Intel’s stock price rally checked by weak earnings
The surge in Intel’s stock price was hit by a weak outlook in the latest earnings report, though the longer-term trend is still intact.
Intel drops in wake of earnings
Intel Corporation experienced a significant drop in its stock value, plunging over 10% during premarket trading after the semiconductor giant disclosed its fourth-quarter (Q4) results. While Intel surpassed earnings expectations for the quarter, its forward-looking guidance disappointed investors, signalling potential headwinds for the company.
Weak outlook pressures the shares
In a challenging market, Intel forecast Q1 adjusted earnings per share (EPS) of $0.13, a stark contrast to the $0.34 anticipated by analysts.
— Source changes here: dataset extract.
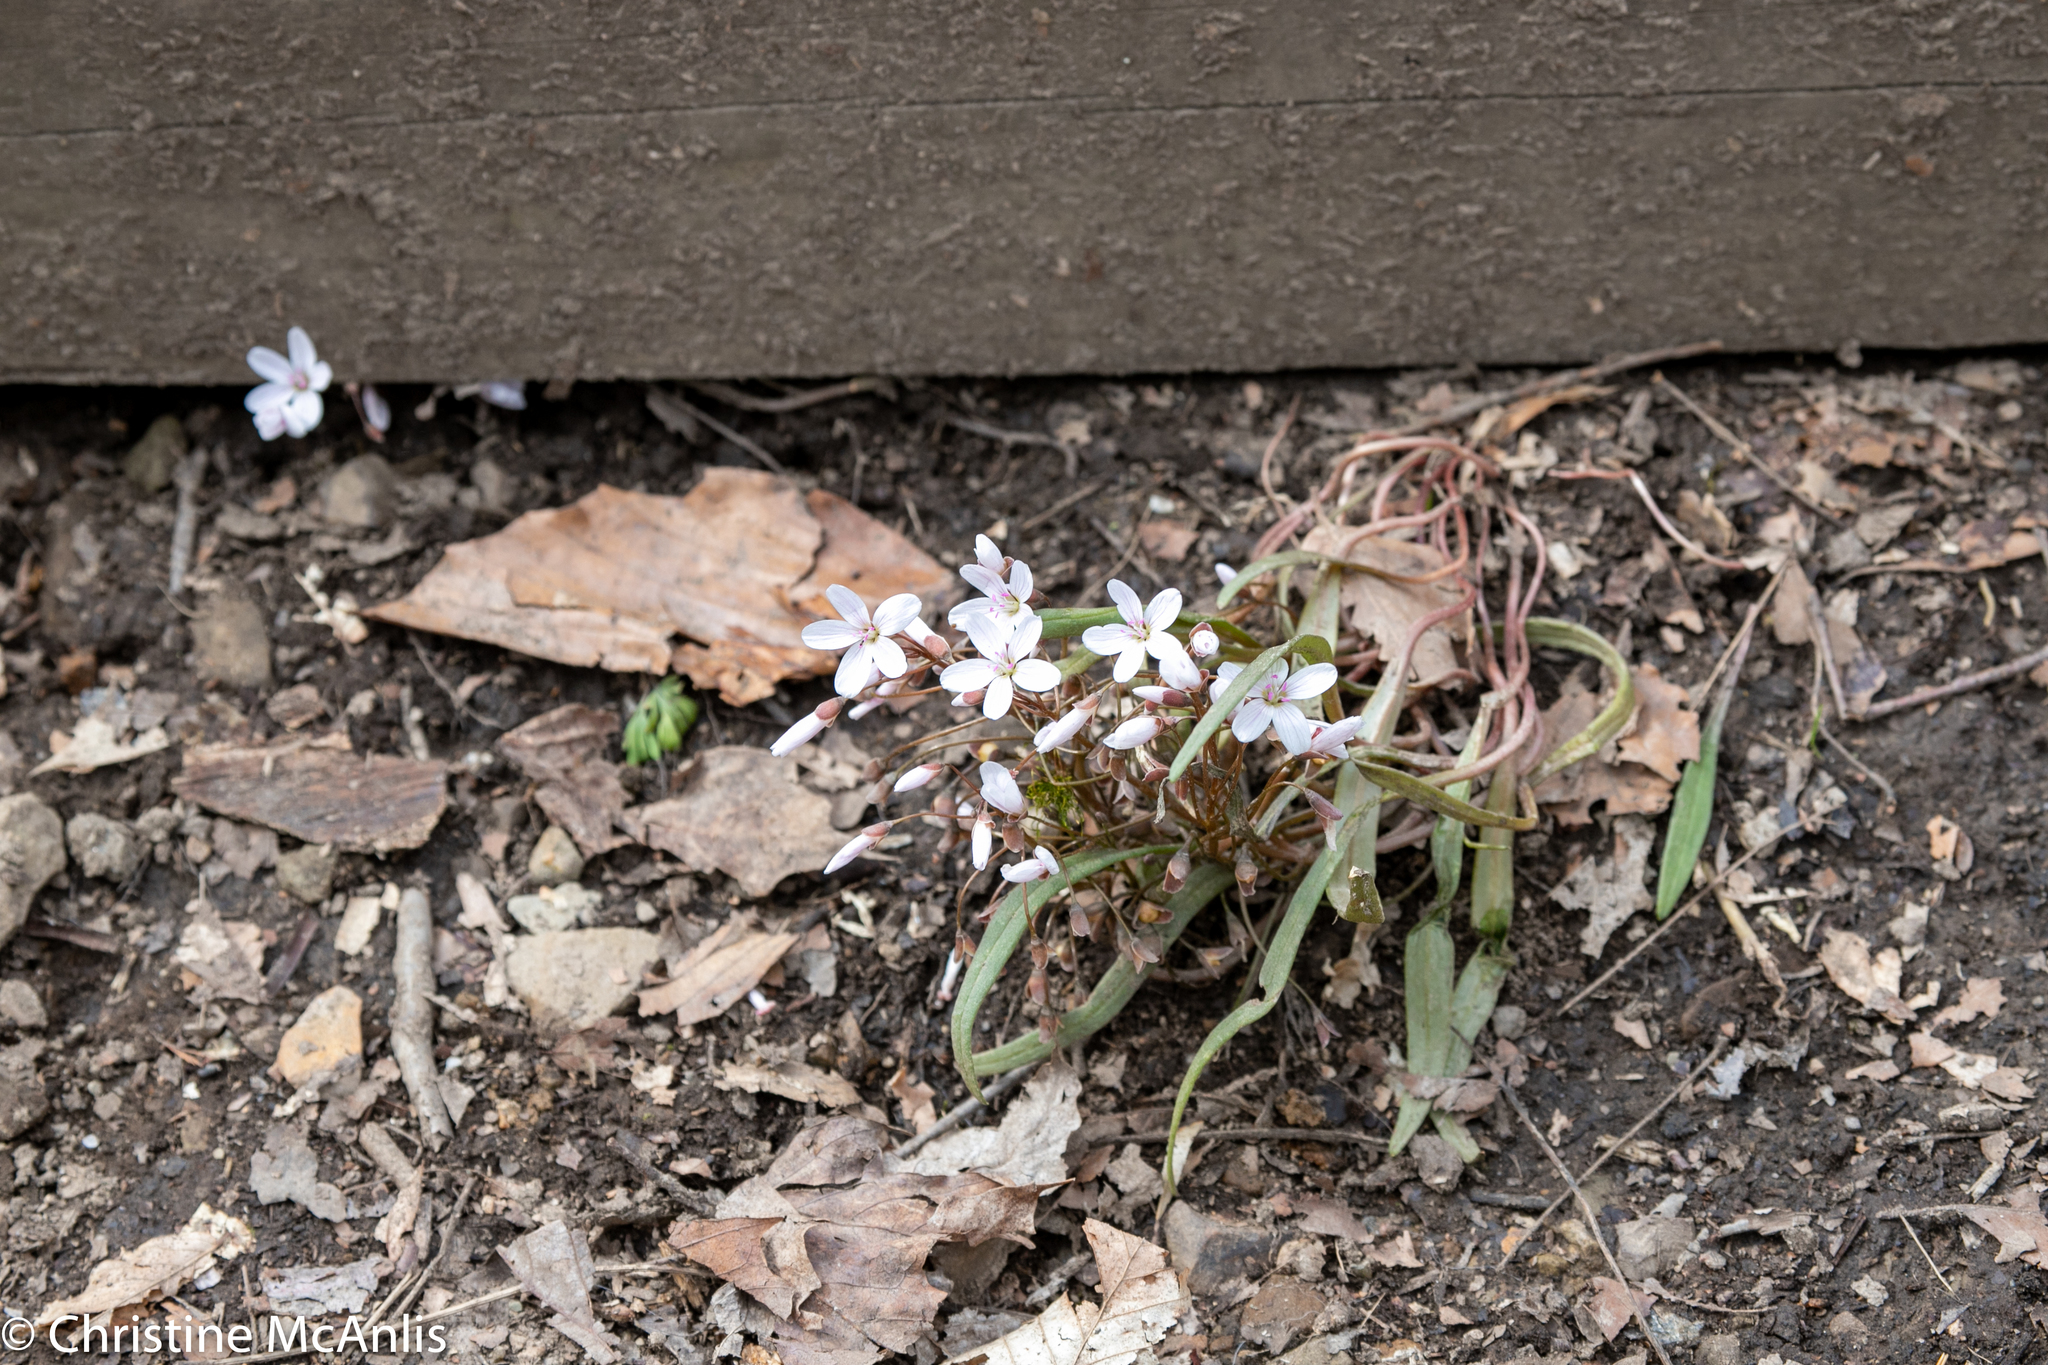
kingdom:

Furthermore, projected revenue for the quarter is estimated to be between $12.2 billion and $13.2 billion, which is notably lower than the anticipated $14.2 billion.
This conservative outlook has raised concerns among traders and investors about the company's near-term growth prospects.
Despite the cautious outlook, Intel's Q4 performance was robust, with adjusted EPS of $0.54, ahead of the expected $0.44. Revenue was also higher than expected, at $15.4 billion.
Intel's Client Computing Group, however, reported a successful quarter with sales amounting to $8.8 billion, surpassing the $8.4 billion forecast by analysts and marking a 33% increase from the previous year. This performance suggests that Intel continues to hold a strong position in the personal computing market.
The company is also making strides in its strategic shift to become a foundry for other chipmakers. Although the Intel Foundry Services division fell short of analyst expectations, generating
$291 million in revenue as opposed to the predicted $ 43 million, this initiative represents a long-term investment in Intel's future as a diversified semiconductor industry leader.
Intel stock price – technical analysis
Following their solid rally over the past year or so, Intel shares have slid through their steep October-to-January uptrend line and trade back below their 200-week simple moving average (SMA) at $44.92 which now acts as resistance, together with the 55-day SMA at $45.01 and the late-November high and mid-January low at $45.34 to $45.65.
While this resistance area caps, downside pressure should be maintained with the December low at $41.17 representing a possible downside target.
For the bulls to be back in control, not only would Friday’s price gap need to get filled but a rise above Thursday’s high at $50.30 would also need to occur. This currently looks highly unlikely, though.